Reproduce, word for word, the stretch of the recovery passage below from "The urge to" through "better with you.".

Exercise passage:

• • • • •

In all ways: neurally, sartorially and attitudinally, I felt like the me I used to be was back on track. She isn’t gone. I didn’t believe that was really possible, however much I read that and even typed that. But it could happen, with an angle adjustment for the essential nuance… of still believing in your own competence.

It’s easy to be too scared to take the best parts of yourself forward when you get hit by an episode.

The urge to leave that person at a “Before” crossroads so that you you can drag yourself back up from the floor by your fingernails, to build an “After” is immediate. Survival and sanity-gaining is the first response. The second response is grief and loss, then you have to re-negotiate the trauma until it sits better with you.

I had built a foundation of academic excellence to facilitate the next stage of my life, my overreaching made me crash like Icarus… what I forgot was that there was always more than one possible future. The foundation for any one of those is still there.

I genuinely want to make a good return on the delayed good start. But the key is, not confusing material success with a sense of purpose. They’re very separate things. I’ve known this a long time, but unless life gives me a vehicle for the lesson… chances are I won’t go anywhere, beyond the theoretical.

• • • • •

Records provided:
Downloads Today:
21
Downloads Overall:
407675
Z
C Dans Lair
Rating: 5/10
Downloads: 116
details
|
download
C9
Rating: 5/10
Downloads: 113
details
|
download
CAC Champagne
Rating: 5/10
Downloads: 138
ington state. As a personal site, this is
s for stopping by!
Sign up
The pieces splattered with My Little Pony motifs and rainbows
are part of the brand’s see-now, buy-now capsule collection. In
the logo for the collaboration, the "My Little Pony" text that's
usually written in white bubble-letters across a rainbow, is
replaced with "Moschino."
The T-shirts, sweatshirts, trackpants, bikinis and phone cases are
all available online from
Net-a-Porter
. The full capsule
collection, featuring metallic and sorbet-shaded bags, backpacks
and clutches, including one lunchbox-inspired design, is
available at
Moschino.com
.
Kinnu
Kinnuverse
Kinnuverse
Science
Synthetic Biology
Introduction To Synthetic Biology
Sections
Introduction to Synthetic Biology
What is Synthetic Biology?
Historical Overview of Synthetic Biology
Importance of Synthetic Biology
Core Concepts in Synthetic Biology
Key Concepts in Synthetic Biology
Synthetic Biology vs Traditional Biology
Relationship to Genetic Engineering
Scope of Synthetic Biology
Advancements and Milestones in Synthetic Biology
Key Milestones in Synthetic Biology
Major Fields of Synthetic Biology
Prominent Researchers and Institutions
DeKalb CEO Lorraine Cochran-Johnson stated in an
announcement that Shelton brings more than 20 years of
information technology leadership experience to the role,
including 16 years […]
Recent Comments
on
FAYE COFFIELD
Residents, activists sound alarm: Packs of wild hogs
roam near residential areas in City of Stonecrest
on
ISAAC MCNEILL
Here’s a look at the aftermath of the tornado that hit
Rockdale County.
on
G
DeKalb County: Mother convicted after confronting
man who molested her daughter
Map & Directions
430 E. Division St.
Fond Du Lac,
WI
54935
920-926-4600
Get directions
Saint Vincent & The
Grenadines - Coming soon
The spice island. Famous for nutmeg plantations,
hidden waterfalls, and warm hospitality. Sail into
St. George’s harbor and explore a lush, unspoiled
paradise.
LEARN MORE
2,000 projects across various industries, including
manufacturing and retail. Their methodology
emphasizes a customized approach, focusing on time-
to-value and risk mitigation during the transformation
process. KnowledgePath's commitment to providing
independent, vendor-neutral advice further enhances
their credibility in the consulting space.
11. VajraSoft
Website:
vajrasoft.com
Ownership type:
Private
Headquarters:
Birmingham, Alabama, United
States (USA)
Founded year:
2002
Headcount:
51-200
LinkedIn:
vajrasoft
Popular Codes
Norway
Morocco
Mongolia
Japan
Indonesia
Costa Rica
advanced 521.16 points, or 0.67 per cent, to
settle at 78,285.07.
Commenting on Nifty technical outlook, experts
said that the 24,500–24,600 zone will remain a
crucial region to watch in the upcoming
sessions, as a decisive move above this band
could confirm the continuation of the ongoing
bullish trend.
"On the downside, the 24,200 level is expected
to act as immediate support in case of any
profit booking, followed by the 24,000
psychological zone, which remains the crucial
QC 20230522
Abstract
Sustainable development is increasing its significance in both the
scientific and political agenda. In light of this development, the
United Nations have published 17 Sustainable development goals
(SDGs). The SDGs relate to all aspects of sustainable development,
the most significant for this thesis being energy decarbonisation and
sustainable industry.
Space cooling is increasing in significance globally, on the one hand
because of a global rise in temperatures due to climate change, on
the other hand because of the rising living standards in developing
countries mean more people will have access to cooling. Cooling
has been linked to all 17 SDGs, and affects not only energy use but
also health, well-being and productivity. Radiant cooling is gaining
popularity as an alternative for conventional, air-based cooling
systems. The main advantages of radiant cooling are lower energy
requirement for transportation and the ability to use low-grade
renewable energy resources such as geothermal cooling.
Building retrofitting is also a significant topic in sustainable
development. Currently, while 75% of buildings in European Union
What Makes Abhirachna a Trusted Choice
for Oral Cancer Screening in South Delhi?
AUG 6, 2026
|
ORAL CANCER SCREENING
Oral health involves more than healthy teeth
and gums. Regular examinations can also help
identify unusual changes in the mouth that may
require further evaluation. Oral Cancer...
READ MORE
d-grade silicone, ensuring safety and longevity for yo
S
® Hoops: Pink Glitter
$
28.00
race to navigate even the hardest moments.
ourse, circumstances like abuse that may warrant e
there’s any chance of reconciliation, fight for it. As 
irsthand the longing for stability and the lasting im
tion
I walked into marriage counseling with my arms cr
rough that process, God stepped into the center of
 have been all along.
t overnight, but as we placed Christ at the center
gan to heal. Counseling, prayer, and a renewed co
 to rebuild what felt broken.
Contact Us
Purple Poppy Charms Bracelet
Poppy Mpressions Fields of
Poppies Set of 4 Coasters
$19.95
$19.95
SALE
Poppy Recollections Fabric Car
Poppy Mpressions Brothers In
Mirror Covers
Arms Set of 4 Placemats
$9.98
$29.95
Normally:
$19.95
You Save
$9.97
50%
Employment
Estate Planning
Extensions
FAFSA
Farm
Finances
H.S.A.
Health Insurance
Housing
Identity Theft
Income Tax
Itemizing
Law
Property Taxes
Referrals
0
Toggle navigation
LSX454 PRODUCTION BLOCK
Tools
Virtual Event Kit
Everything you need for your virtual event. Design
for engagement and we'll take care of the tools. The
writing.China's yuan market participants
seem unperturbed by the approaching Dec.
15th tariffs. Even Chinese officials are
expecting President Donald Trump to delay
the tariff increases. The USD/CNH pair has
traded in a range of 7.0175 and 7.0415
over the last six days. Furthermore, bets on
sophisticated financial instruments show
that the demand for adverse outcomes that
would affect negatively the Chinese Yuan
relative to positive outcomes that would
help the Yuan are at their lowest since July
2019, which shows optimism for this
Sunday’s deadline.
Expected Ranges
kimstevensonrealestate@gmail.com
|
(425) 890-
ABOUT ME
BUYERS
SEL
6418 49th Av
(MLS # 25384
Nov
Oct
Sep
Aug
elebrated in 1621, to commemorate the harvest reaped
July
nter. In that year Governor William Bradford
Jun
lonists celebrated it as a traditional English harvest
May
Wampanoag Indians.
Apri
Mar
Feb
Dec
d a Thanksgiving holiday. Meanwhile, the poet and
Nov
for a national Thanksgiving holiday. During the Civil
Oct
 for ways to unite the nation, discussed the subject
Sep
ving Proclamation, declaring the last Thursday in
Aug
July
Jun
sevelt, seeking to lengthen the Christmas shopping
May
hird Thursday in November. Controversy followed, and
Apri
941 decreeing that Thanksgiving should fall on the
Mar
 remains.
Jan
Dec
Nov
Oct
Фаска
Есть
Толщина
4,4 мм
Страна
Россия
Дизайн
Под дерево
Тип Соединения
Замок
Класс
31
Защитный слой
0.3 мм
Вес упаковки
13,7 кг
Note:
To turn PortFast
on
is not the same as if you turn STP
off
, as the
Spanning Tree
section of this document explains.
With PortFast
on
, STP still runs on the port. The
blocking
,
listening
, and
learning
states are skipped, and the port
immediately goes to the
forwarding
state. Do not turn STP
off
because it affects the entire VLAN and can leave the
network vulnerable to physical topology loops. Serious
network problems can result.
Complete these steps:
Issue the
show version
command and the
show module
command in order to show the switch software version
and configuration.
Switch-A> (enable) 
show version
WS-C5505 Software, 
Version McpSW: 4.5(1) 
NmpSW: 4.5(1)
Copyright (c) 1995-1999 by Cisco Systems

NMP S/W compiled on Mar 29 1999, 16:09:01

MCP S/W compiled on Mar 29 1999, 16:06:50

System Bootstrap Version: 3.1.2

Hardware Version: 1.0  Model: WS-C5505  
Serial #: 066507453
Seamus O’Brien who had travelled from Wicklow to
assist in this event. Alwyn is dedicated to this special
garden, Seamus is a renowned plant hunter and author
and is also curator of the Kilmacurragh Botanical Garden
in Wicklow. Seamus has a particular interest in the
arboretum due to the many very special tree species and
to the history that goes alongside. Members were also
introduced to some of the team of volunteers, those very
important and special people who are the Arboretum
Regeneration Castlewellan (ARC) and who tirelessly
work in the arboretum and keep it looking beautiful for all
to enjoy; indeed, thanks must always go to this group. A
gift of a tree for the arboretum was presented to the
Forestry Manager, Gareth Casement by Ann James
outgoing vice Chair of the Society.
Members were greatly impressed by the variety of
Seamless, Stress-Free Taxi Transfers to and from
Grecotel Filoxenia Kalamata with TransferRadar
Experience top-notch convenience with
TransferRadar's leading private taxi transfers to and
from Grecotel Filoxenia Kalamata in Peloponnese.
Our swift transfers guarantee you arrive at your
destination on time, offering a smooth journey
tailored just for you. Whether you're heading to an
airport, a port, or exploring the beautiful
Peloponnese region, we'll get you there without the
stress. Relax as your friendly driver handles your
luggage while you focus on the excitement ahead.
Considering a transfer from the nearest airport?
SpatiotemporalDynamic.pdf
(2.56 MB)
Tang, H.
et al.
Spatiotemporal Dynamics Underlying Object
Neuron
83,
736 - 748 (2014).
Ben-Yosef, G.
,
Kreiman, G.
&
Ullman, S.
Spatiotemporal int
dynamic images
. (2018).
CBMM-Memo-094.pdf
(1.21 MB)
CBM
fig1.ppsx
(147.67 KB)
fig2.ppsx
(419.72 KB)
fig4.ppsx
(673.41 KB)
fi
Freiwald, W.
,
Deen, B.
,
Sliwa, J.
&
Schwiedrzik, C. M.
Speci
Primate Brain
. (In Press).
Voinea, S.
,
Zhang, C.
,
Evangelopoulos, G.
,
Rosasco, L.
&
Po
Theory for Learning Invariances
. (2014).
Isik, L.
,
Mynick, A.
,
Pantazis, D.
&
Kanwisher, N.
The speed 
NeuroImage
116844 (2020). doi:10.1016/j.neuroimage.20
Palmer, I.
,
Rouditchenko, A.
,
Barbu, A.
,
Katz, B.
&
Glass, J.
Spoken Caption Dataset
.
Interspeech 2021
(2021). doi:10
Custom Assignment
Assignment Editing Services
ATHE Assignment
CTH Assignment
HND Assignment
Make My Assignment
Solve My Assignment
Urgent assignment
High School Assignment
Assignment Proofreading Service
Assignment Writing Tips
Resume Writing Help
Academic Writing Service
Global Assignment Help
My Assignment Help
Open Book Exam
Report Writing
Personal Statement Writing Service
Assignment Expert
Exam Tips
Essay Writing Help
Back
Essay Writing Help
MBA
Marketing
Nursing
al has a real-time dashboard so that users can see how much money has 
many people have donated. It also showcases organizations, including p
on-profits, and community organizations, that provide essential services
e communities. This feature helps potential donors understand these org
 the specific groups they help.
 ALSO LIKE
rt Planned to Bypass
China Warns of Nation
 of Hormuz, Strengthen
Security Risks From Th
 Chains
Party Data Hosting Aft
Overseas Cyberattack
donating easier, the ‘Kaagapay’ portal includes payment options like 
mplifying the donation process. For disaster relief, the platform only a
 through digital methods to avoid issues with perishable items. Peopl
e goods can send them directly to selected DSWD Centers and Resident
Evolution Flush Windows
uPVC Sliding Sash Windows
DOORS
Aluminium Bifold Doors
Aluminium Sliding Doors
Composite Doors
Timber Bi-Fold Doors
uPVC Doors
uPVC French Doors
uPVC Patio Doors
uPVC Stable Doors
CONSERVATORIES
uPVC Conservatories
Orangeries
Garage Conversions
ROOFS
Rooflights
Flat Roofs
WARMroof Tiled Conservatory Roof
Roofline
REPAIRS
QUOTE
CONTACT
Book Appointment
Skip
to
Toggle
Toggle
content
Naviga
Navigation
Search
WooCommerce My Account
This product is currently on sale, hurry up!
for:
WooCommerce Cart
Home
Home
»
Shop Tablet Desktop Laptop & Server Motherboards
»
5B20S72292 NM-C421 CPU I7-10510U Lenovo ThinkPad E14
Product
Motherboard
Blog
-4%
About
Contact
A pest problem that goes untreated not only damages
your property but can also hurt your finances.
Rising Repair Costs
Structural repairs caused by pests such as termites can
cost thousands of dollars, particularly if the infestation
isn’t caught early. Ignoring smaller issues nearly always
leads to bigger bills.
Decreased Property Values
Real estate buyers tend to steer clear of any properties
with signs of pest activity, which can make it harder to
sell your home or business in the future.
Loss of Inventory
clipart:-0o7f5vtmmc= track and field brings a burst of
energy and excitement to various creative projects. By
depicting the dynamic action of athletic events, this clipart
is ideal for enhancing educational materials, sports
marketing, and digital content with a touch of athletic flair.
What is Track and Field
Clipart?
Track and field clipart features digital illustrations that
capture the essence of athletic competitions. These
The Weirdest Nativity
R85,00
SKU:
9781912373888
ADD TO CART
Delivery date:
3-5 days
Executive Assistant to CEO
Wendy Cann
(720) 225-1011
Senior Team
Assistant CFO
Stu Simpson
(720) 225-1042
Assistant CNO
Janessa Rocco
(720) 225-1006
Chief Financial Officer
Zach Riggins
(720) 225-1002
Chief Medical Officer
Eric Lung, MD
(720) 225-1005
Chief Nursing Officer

• • • • •

Solution for this problem:
The urge to leave that person at a “Before” crossroads so that you you can drag yourself back up from the floor by your fingernails, to build an “After” is immediate. Survival and sanity-gaining is the first response. The second response is grief and loss, then you have to re-negotiate the trauma until it sits better with you.